* _EXERCISE DIRECTIONS_:
Filter the records, keeping every line that has the string "front".

─── DATA LISTING

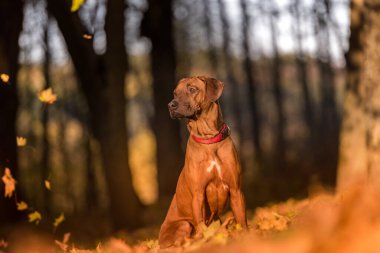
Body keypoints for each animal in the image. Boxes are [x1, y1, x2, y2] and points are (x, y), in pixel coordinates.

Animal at [158, 75, 249, 247]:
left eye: (192, 89)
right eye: (175, 93)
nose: (170, 105)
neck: (209, 140)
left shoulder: (236, 190)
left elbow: (242, 220)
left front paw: (247, 236)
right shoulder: (198, 194)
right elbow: (201, 225)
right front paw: (204, 241)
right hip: (184, 224)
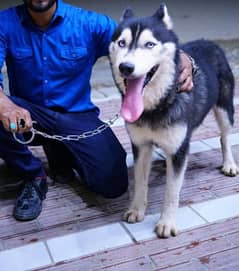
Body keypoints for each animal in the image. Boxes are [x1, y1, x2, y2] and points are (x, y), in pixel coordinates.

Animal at [109, 3, 239, 238]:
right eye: (121, 43)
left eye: (149, 44)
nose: (126, 67)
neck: (155, 107)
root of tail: (209, 41)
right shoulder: (141, 145)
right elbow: (140, 182)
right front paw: (136, 209)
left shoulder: (178, 152)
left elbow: (172, 191)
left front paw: (167, 222)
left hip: (225, 110)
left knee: (225, 137)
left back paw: (229, 163)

──────

* _OUTPUT FOR THIS EXERCISE_:
left front paw: (247, 236)
right front paw: (204, 241)
right front paw: (136, 209)
left front paw: (167, 222)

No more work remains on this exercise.